Evaluating Vision Language Model for Autonomous Offline Adaptive Radiotherapy Decision Support In Head and Neck Cancers
Abstract
Purpose
Current automated offline triggers for adaptive radiotherapy often function as black boxes and fail to provide the reasoning behind a decision. Vision Language Models (VLM) offer a novel solution by providing a clear path toward explainability regarding the decision rationale. This study investigates an autonomous framework utilizing a VLM to flag candidates for offline adaptive radiotherapy in head and neck (HN) cancer.
Methods
An autonomous framework was designed to query the oncology information system for volumetric cone-beam computed tomography (CBCT) images and longitudinal patient specific clinical covariates including weekly weight and image reconstruction diameter. For every fraction the system automatically extracted three axial slices from the daily pretreatment CBCT and the baseline first CBCT. Slices were spatially isolated at the isocenter and at 18 mm intervals in the superior and the inferior longitudinal directions. These inputs were synthesized into a templated prompt instructing the Llama4-Maverick VLM model to quantify external anatomical changes and generate a binary decision for adaptation based on a 1 cm threshold utilizing a sampling temperature of 0.5. The mean adaptation trigger point determined by the model was compared to the historical clinical mean using a paired two-tailed t-test.
Results
This study consisted of 60 patients treated by a 35-fraction radiotherapy treatment course.
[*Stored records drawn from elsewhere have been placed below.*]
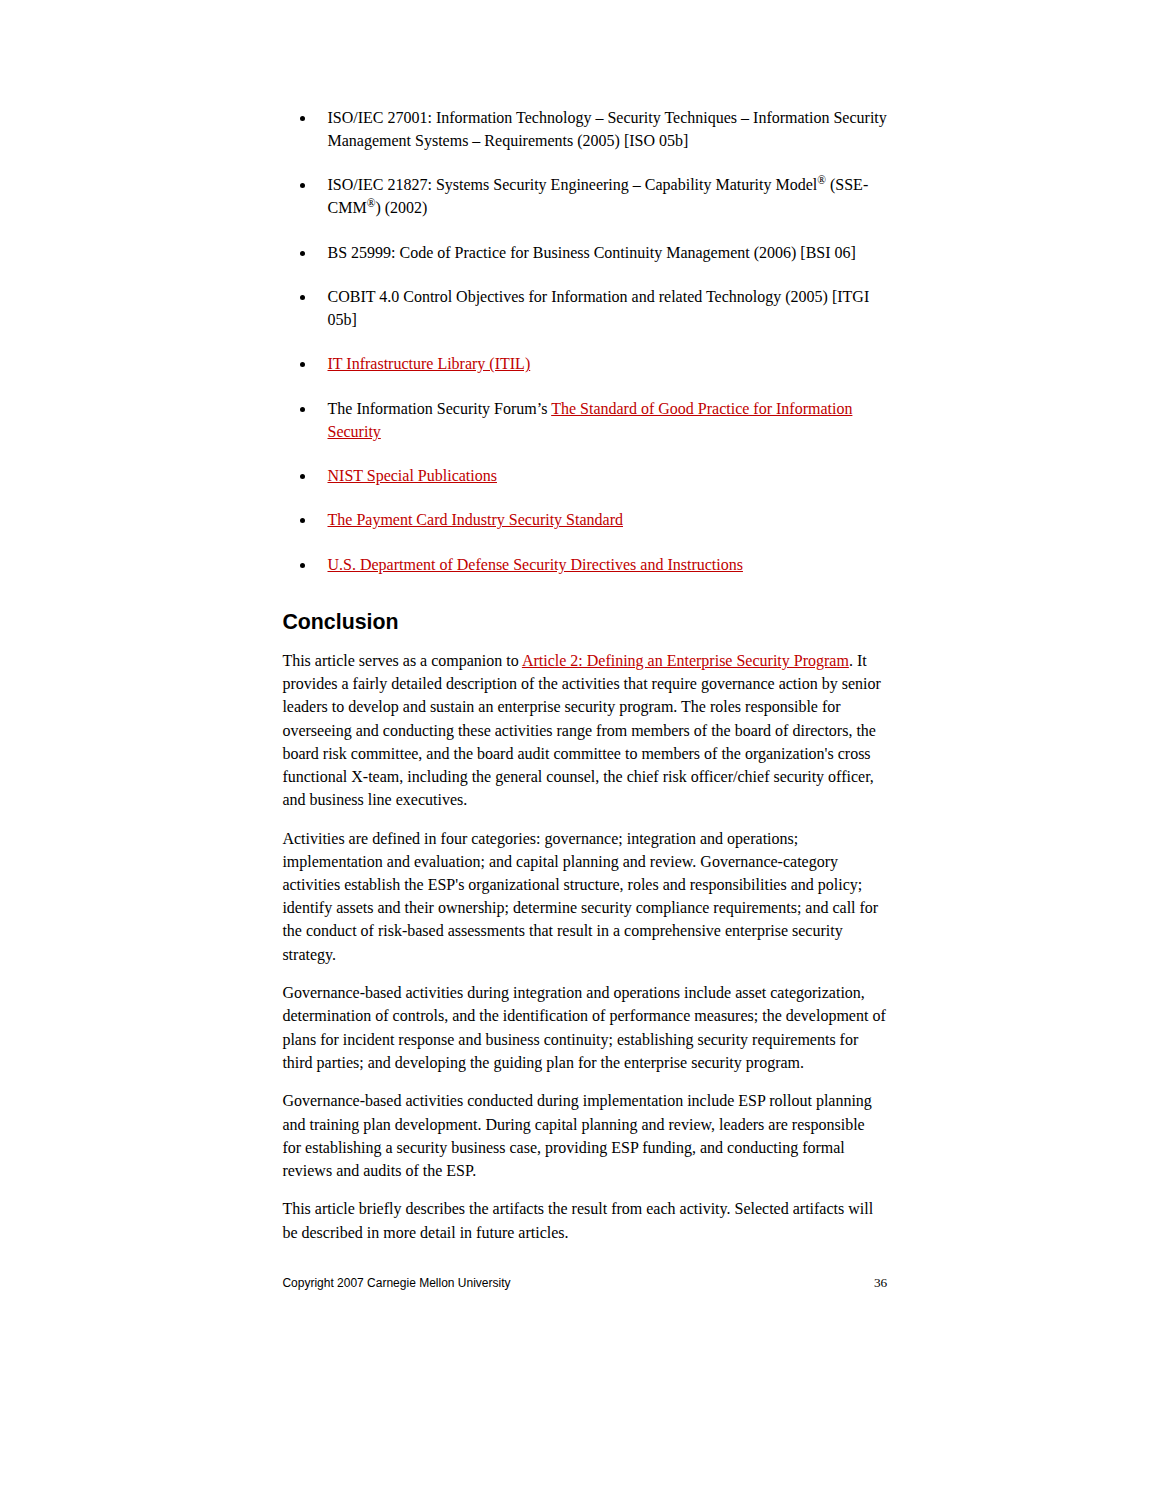ISO/IEC 27001: Information Technology – Security Techniques – Information Security Management Systems – Requirements (2005) [ISO 05b]
ISO/IEC 21827: Systems Security Engineering – Capability Maturity Model® (SSE-CMM®) (2002)
BS 25999: Code of Practice for Business Continuity Management (2006) [BSI 06]
COBIT 4.0 Control Objectives for Information and related Technology (2005) [ITGI 05b]
IT Infrastructure Library (ITIL)
The Information Security Forum’s The Standard of Good Practice for Information Security
NIST Special Publications
The Payment Card Industry Security Standard
U.S. Department of Defense Security Directives and Instructions
Conclusion
This article serves as a companion to Article 2: Defining an Enterprise Security Program. It provides a fairly detailed description of the activities that require governance action by senior leaders to develop and sustain an enterprise security program. The roles responsible for overseeing and conducting these activities range from members of the board of directors, the board risk committee, and the board audit committee to members of the organization's cross functional X-team, including the general counsel, the chief risk officer/chief security officer, and business line executives.
Activities are defined in four categories: governance; integration and operations; implementation and evaluation; and capital planning and review. Governance-category activities establish the ESP's organizational structure, roles and responsibilities and policy; identify assets and their ownership; determine security compliance requirements; and call for the conduct of risk-based assessments that result in a comprehensive enterprise security strategy.
Governance-based activities during integration and operations include asset categorization, determination of controls, and the identification of performance measures; the development of plans for incident response and business continuity; establishing security requirements for third parties; and developing the guiding plan for the enterprise security program.
Governance-based activities conducted during implementation include ESP rollout planning and training plan development. During capital planning and review, leaders are responsible for establishing a security business case, providing ESP funding, and conducting formal reviews and audits of the ESP.
This article briefly describes the artifacts the result from each activity. Selected artifacts will be described in more detail in future articles.
Copyright 2007 Carnegie Mellon University 36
Progressively larger external contour differences were observed by the system as the treatment course progressed. It flagged adaptation following 18.4 ± 1.3 fractions, which was significantly earlier than the historical clinical mean of 23.8 ± 0.4 fractions (p<0.001); seven patients were not flagged for adaptation by the VLM.
Conclusion
This framework establishes the feasibility of VLM based system as an explainable automated surveillance tool. While the model triggered adaptation significantly earlier than historical data, correlating these geometric flags with dosimetric impact remains essential to confirm specificity and guide prompt refinement for clinical implementation.